_Data_.
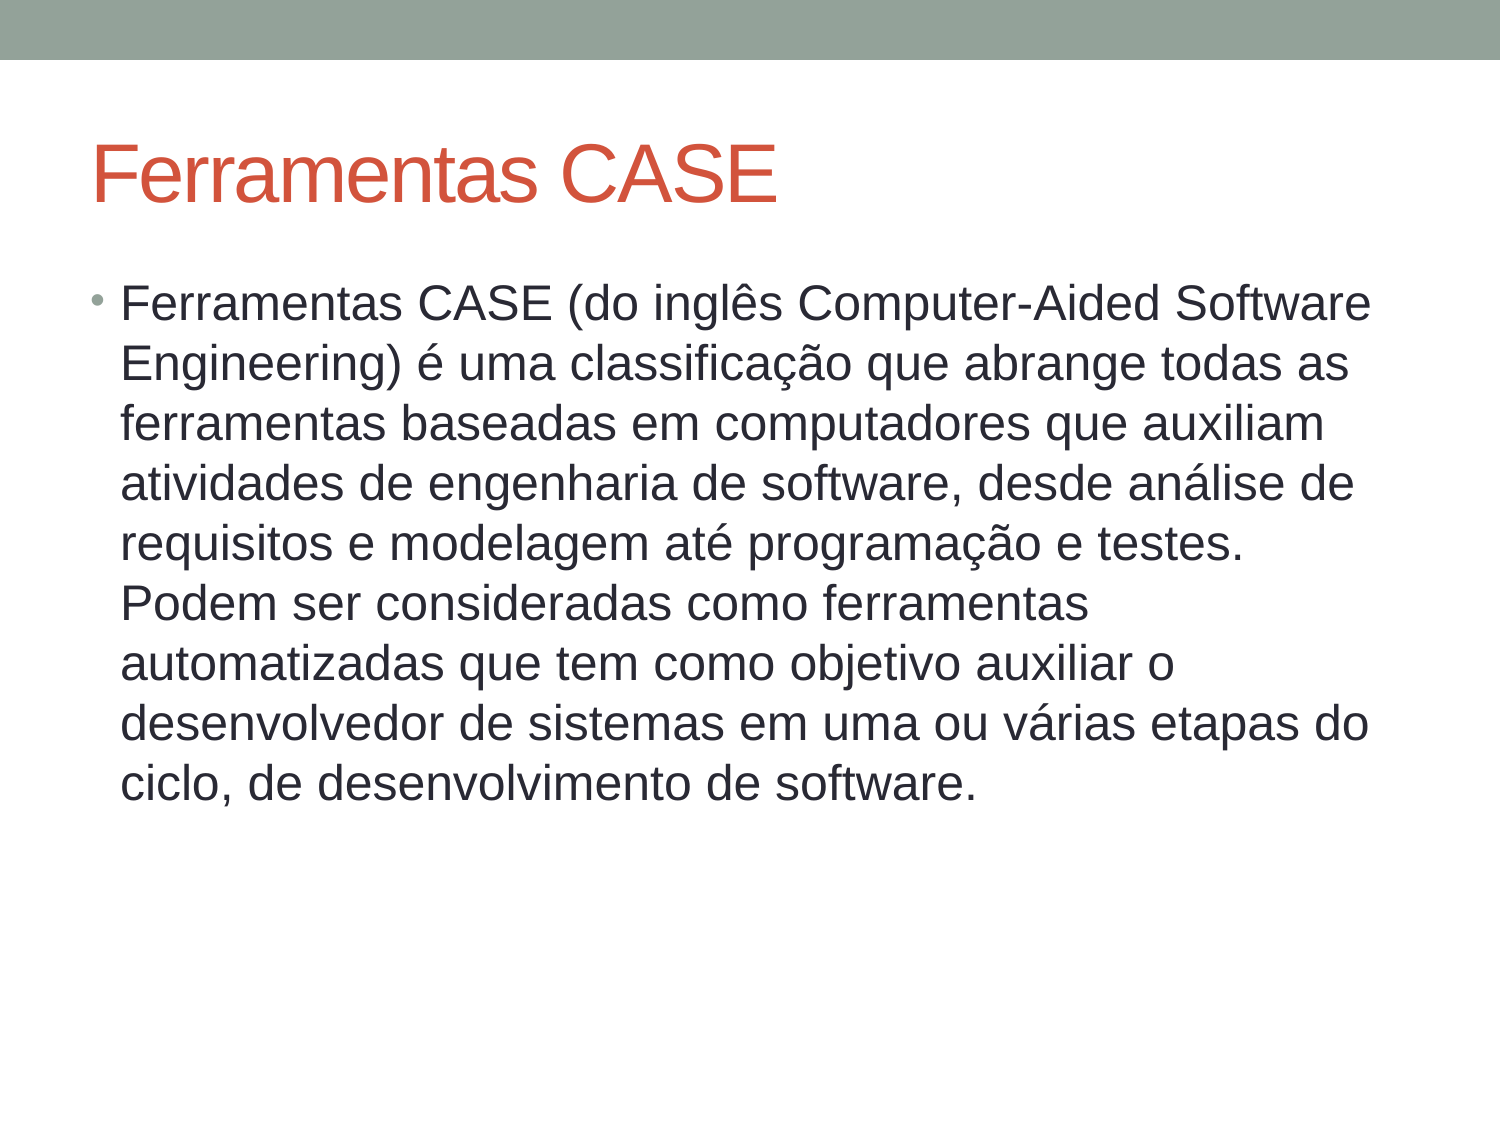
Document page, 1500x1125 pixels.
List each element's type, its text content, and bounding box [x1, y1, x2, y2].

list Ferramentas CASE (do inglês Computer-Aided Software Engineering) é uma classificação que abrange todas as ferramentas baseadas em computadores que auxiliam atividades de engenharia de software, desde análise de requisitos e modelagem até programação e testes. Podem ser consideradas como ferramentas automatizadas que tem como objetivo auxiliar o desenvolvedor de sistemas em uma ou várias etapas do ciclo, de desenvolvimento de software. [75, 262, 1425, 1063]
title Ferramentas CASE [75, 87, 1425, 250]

--

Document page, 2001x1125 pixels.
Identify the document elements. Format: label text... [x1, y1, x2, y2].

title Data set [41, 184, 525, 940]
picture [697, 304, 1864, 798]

_What you are asked to do_. Copy every line of the listing that contains the word "pixels".

_Solution to this task_.
Document page, 1500x1125 pixels.
Document page, 2001x1125 pixels.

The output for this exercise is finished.